Concept #8: Have a high-percentage of winning trades

Your trading strategy should produce more than 50% winners. There's no doubt that dealing systems with smaller winning percentages may be successful, too, but the psychological pressure is tremendous. Taking 7 losers from 10 trades and not doubting the device requires good discipline, and many investors can not stand the pressure. Following the sixth loss they begin 'strengthening' the system or stop trading it com-pletely.

Especially for beginners it is a large help when you have a high winning percentage in excess of 65% to gain confidence in your trading and the body.

Rule #9: Choose a program that's tried on at the least 200 trades

The more trades you use in your back-testing (without curve-fitting), the greater the odds your trading system can succeed in the future. Look at the following table:

Number of Trades 50 10-0 200 300 500 Margin of Error fortnight 10% 7% 65-42

The more trades you've in your back-testing, the smaller the margin of error, and the greater the possibility of making gains in the future.
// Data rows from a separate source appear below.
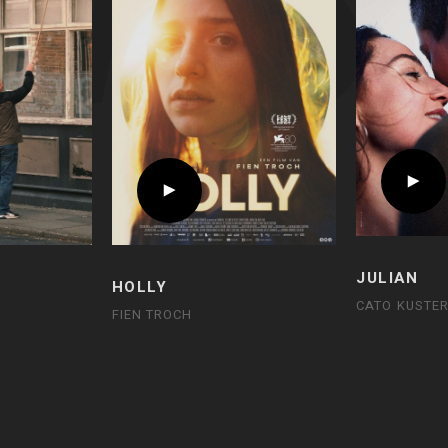
JULIAN
HOLLY
CATO KUSTE
FIEN TROCH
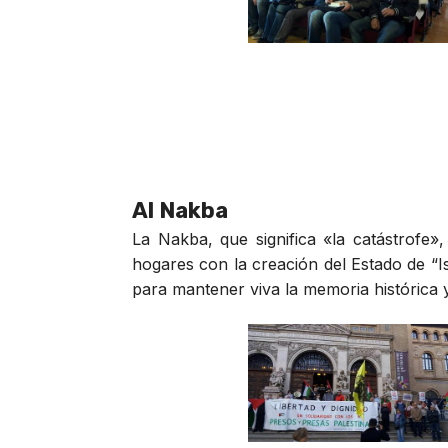
Al Nakba
La Nakba, que significa «la catástrofe
hogares con la creación del Estado de “Is
para mantener viva la memoria histórica y 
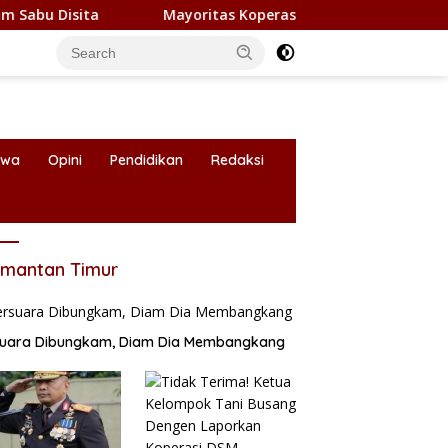
Mayoritas Koperasi Merah Putih di Kaltim Belum Berope
iwa
Opini
Pendidikan
Redaksi
imantan Timur
suara Dibungkam, Diam Dia Membangkang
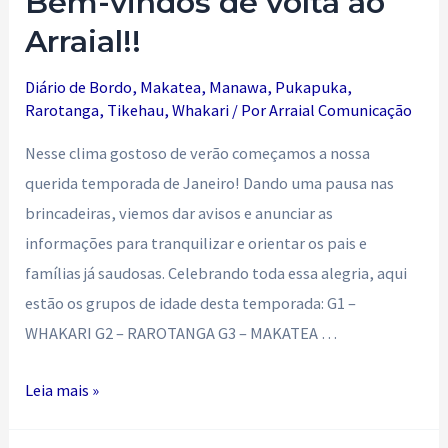
Bem-vindos de volta ao
Arraial!!
Diário de Bordo
,
Makatea
,
Manawa
,
Pukapuka
,
Rarotanga
,
Tikehau
,
Whakari
/ Por
Arraial Comunicação
Nesse clima gostoso de verão começamos a nossa
querida temporada de Janeiro! Dando uma pausa nas
brincadeiras, viemos dar avisos e anunciar as
informações para tranquilizar e orientar os pais e
famílias já saudosas. Celebrando toda essa alegria, aqui
estão os grupos de idade desta temporada: G1 –
WHAKARI G2 – RAROTANGA G3 – MAKATEA …
Bem-
Leia mais »
vindos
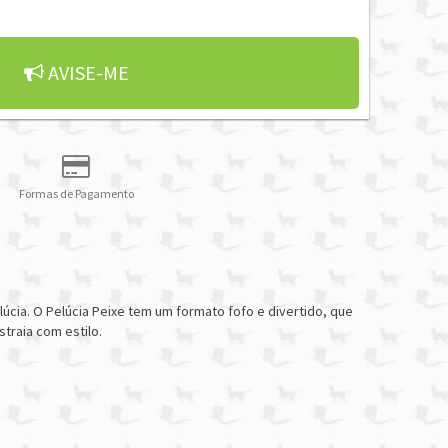
AVISE-ME
Formas de Pagamento
cia. O Pelúcia Peixe tem um formato fofo e divertido, que
traia com estilo.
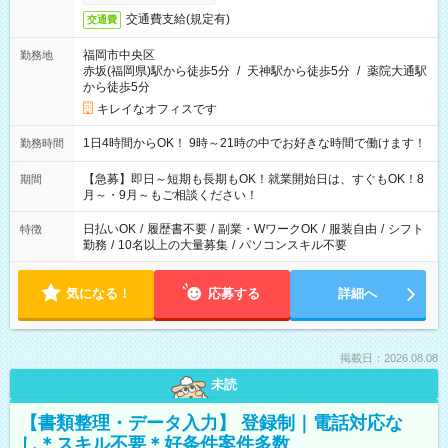
交通費支給(規定有)
交通費
福岡市中央区
勤務地
赤坂(福岡県)駅から徒歩5分
/
天神駅から徒歩5分
/
薬院大通駅
から徒歩5分
キレイなオフィスです
1日4時間からOK！ 9時～21時の中でお好きな時間で働けます！
勤務時間
【急募】即日～短期も長期もOK！就業開始日は、すぐもOK！8
期間
月～・9月～もご相談ください！
日払いOK
/
履歴書不要
/
副業・WワークOK
/
服装自由
/
シフト
特徴
勤務
/
10名以上の大量募集
/
パソコンスキル不要
気になる！
応募する
詳細へ
掲載日：2026.08.08
未読
【書類整理・データ入力】 登録制｜電話対応な
し＊スキル不要＊好条件案件多数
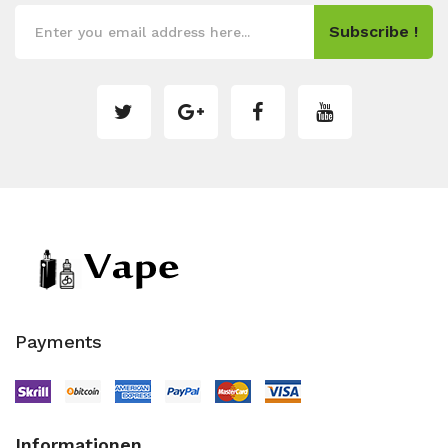
Subscribe !
Payments
Informationen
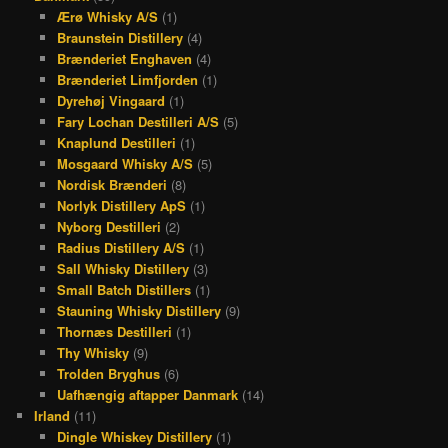
Ærø Whisky A/S
(1)
Braunstein Distillery
(4)
Brænderiet Enghaven
(4)
Brænderiet Limfjorden
(1)
Dyrehøj Vingaard
(1)
Fary Lochan Destilleri A/S
(5)
Knaplund Destilleri
(1)
Mosgaard Whisky A/S
(5)
Nordisk Brænderi
(8)
Norlyk Distillery ApS
(1)
Nyborg Destilleri
(2)
Radius Distillery A/S
(1)
Sall Whisky Distillery
(3)
Small Batch Distillers
(1)
Stauning Whisky Distillery
(9)
Thornæs Destilleri
(1)
Thy Whisky
(9)
Trolden Bryghus
(6)
Uafhængig aftapper Danmark
(14)
Irland
(11)
Dingle Whiskey Distillery
(1)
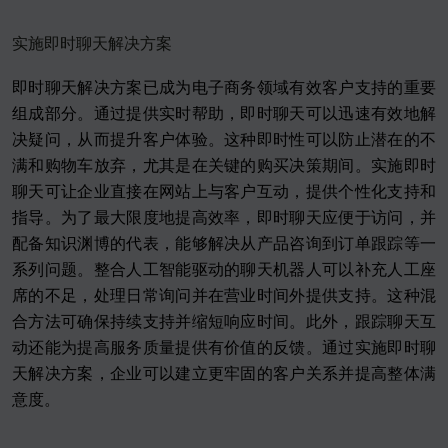
实施即时聊天解决方案
即时聊天解决方案已成为电子商务领域有效客户支持的重要
组成部分。通过提供实时帮助，即时聊天可以迅速有效地解
决疑问，从而提升客户体验。这种即时性可以防止潜在的不
满和购物车放弃，尤其是在关键的购买决策期间。实施即时
聊天可让企业直接在网站上与客户互动，提供个性化支持和
指导。为了最大限度地提高效率，即时聊天应便于访问，并
配备知识渊博的代表，能够解决从产品咨询到订单跟踪等一
系列问题。整合人工智能驱动的聊天机器人可以补充人工座
席的不足，处理日常询问并在营业时间外提供支持。这种混
合方法可确保持续支持并缩短响应时间。此外，跟踪聊天互
动还能为提高服务质量提供有价值的反馈。通过实施即时聊
天解决方案，企业可以建立更牢固的客户关系并提高整体满
意度。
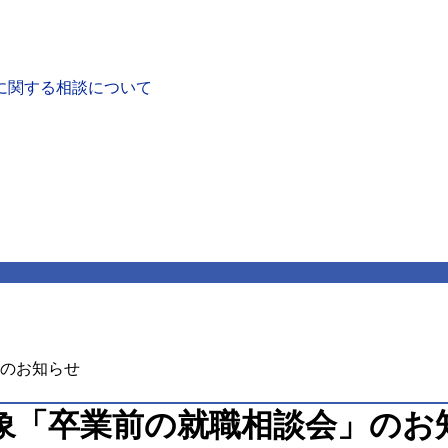
に関する相談について
」のお知らせ
対象「卒業前の就職相談会」のお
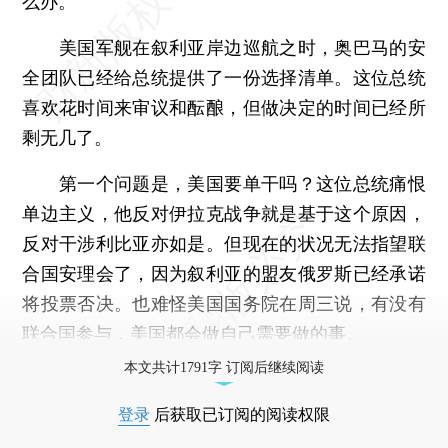
么办。
美国军舰在叙利亚岸边巡航之时，奥巴马的安
全团队已经给总统提供了一份选择清单。这位总统
喜欢花时间来审议和酝酿，但做决定的时间已经所
剩无几了。
第一个问题是，美国要单干吗？这位总统痛恨
单边主义，他反对伊拉克战争就是基于这个原因，
反对干涉利比亚亦如是。但现在的状况无法指望联
合国安理会了，因为叙利亚的盟友俄罗斯已经承诺
将投票否决。也难怪美国国务院在周三说，有没有
联合国参与，美国都会做自己需要做的事。
本文共计1791字 订阅后继续阅读
登录
后获取已订阅的阅读权限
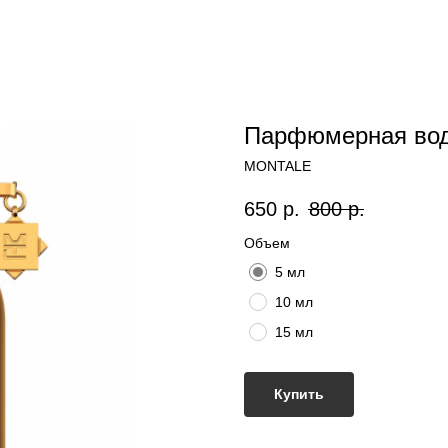
Парфюмерная вод
MONTALE
650
р.
800
р.
Объем
5 мл
10 мл
15 мл
Купить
Concept #10: Opt for good back-testing period

I recently found the following ad: 'Since 1994 I've taught thousands of traders worldwide a Simple and Reliable E-Mini trading method.'

Therefore, none of these agreements existed before 1997, that is very interesting, since the e-mini S&P was launched in September 1997, and the e-mini Nasdaq in June 1999. What type of e-mini trading did this supplier teach from 1994-1997???

The exact same applies to your back testing: If you developed an e-mini S&P trading method, then you must back test it just for yesteryear 2-4 years, because even though the contract has existed since 1997, there is almost nobody trading it (see chart below ):

Now you realize how-to separate the con from great working trading systems. Through the use of this list you will easily determine trading programs that work and those that will never allow it to be.

Writers name

Markus Heitkoetter

Author's Info:

Markus Heitkoetter is a 19-year veteran of the markets and the CEO of Rockwell Trading. For more free information and methods and strategy how to make consistent profits with online daytrading, visit his website If you think anything, you will perhaps want to study about small blue arrow.